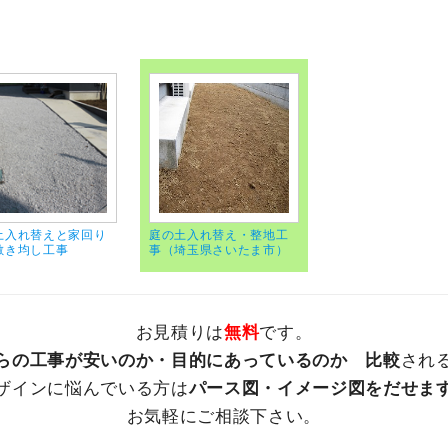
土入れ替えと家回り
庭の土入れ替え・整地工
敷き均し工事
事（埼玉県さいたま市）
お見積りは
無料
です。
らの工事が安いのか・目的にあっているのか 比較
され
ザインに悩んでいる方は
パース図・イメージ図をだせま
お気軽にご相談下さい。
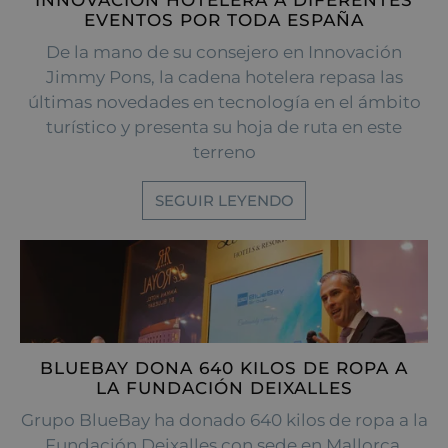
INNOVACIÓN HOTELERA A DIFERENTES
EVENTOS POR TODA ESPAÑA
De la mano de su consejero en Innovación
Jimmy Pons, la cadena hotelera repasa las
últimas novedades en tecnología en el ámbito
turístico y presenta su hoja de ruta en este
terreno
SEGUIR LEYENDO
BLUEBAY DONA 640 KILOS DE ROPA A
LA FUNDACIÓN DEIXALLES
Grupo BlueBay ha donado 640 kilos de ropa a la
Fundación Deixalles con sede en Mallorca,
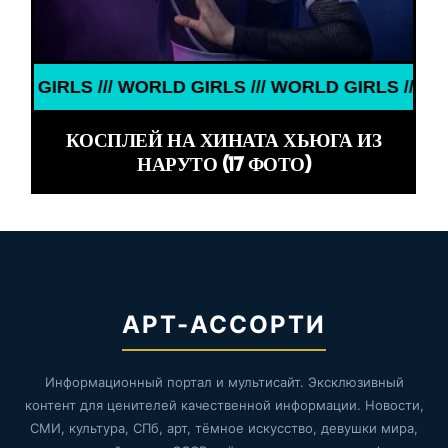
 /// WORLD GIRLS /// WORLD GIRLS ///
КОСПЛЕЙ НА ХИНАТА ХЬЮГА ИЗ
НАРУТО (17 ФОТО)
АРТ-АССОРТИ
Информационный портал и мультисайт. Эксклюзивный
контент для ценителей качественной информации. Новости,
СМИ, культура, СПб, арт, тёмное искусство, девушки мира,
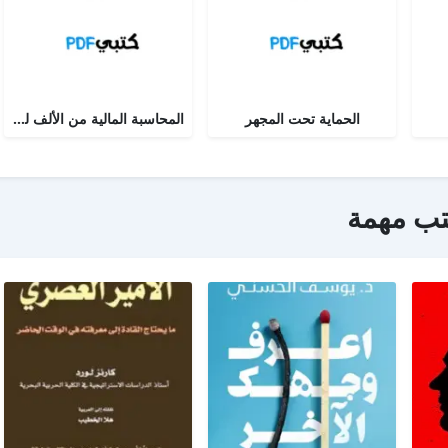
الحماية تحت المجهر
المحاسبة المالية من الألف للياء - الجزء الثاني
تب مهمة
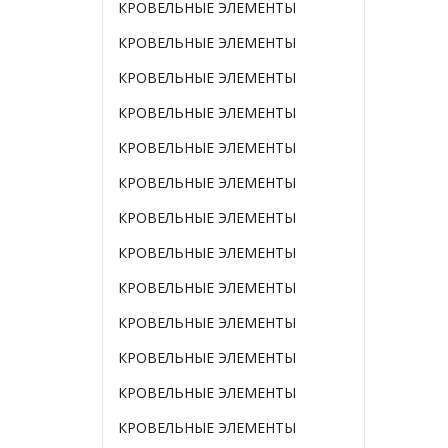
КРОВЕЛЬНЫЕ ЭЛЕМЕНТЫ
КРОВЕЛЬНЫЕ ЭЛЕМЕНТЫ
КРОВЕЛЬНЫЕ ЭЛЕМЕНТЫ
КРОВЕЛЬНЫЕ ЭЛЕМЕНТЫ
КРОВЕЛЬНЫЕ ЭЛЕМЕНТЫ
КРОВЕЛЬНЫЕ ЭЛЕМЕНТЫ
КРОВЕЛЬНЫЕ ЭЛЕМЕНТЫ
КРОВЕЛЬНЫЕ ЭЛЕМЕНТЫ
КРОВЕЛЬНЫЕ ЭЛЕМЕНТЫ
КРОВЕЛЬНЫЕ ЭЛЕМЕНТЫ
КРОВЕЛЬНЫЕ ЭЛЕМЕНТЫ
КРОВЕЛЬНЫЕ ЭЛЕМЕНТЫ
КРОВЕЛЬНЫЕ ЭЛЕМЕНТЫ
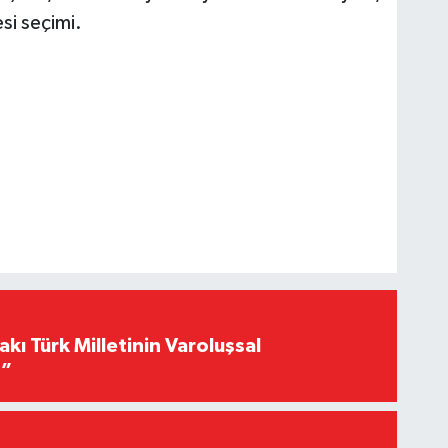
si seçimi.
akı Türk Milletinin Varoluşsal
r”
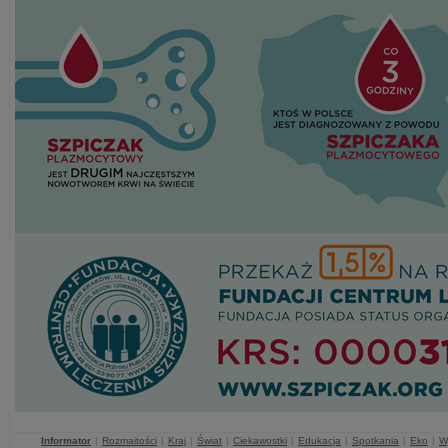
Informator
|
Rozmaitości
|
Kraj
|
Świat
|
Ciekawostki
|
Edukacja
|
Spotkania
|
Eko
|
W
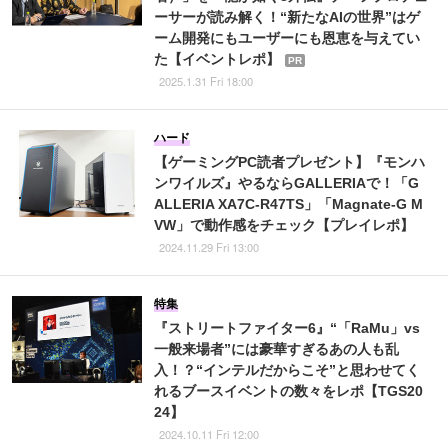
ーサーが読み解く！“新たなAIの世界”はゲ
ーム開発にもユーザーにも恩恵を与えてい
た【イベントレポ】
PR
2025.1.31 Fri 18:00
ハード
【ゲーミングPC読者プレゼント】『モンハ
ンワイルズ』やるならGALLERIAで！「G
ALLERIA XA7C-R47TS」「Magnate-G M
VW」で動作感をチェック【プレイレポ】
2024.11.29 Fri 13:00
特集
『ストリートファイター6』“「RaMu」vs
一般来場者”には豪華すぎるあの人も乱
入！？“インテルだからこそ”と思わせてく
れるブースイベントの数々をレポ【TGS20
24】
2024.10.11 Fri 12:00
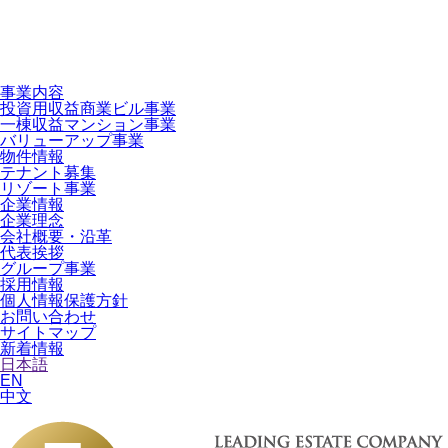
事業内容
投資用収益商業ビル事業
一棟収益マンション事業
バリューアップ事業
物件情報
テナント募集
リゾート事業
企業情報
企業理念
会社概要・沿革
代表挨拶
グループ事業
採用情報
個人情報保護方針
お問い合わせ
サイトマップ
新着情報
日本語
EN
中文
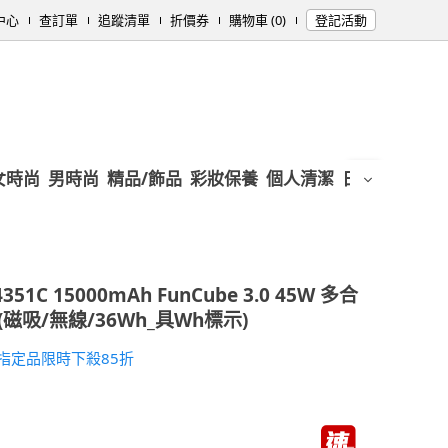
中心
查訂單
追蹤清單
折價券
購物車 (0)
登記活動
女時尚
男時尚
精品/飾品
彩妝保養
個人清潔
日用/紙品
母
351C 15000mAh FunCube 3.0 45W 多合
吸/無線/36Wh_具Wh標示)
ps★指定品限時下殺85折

+ + + +

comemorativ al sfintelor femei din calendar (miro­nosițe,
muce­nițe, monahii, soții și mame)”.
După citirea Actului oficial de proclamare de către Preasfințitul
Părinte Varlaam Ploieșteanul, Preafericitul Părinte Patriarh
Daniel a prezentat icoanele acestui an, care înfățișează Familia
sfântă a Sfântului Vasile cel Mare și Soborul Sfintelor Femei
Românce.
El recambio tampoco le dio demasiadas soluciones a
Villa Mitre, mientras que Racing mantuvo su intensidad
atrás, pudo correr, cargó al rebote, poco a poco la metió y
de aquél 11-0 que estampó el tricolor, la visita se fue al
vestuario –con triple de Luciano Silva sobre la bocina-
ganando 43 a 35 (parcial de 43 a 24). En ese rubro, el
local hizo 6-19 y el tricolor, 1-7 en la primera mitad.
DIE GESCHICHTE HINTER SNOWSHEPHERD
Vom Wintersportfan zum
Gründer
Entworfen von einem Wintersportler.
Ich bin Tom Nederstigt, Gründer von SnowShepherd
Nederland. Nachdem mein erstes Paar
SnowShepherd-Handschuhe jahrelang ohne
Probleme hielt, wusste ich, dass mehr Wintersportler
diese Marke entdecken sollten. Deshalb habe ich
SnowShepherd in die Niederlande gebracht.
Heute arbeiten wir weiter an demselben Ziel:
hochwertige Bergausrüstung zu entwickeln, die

+ + + +

Reproduce verbatim the lines of the material above, starting at the line that contains "comemorativ al sfintelor" and ending at the line that contains "Daniel a prezentat", with both of those lines included.

comemorativ al sfintelor femei din calendar (miro­nosițe,
muce­nițe, monahii, soții și mame)”.
După citirea Actului oficial de proclamare de către Preasfințitul
Părinte Varlaam Ploieșteanul, Preafericitul Părinte Patriarh
Daniel a prezentat icoanele acestui an, care înfățișează Familia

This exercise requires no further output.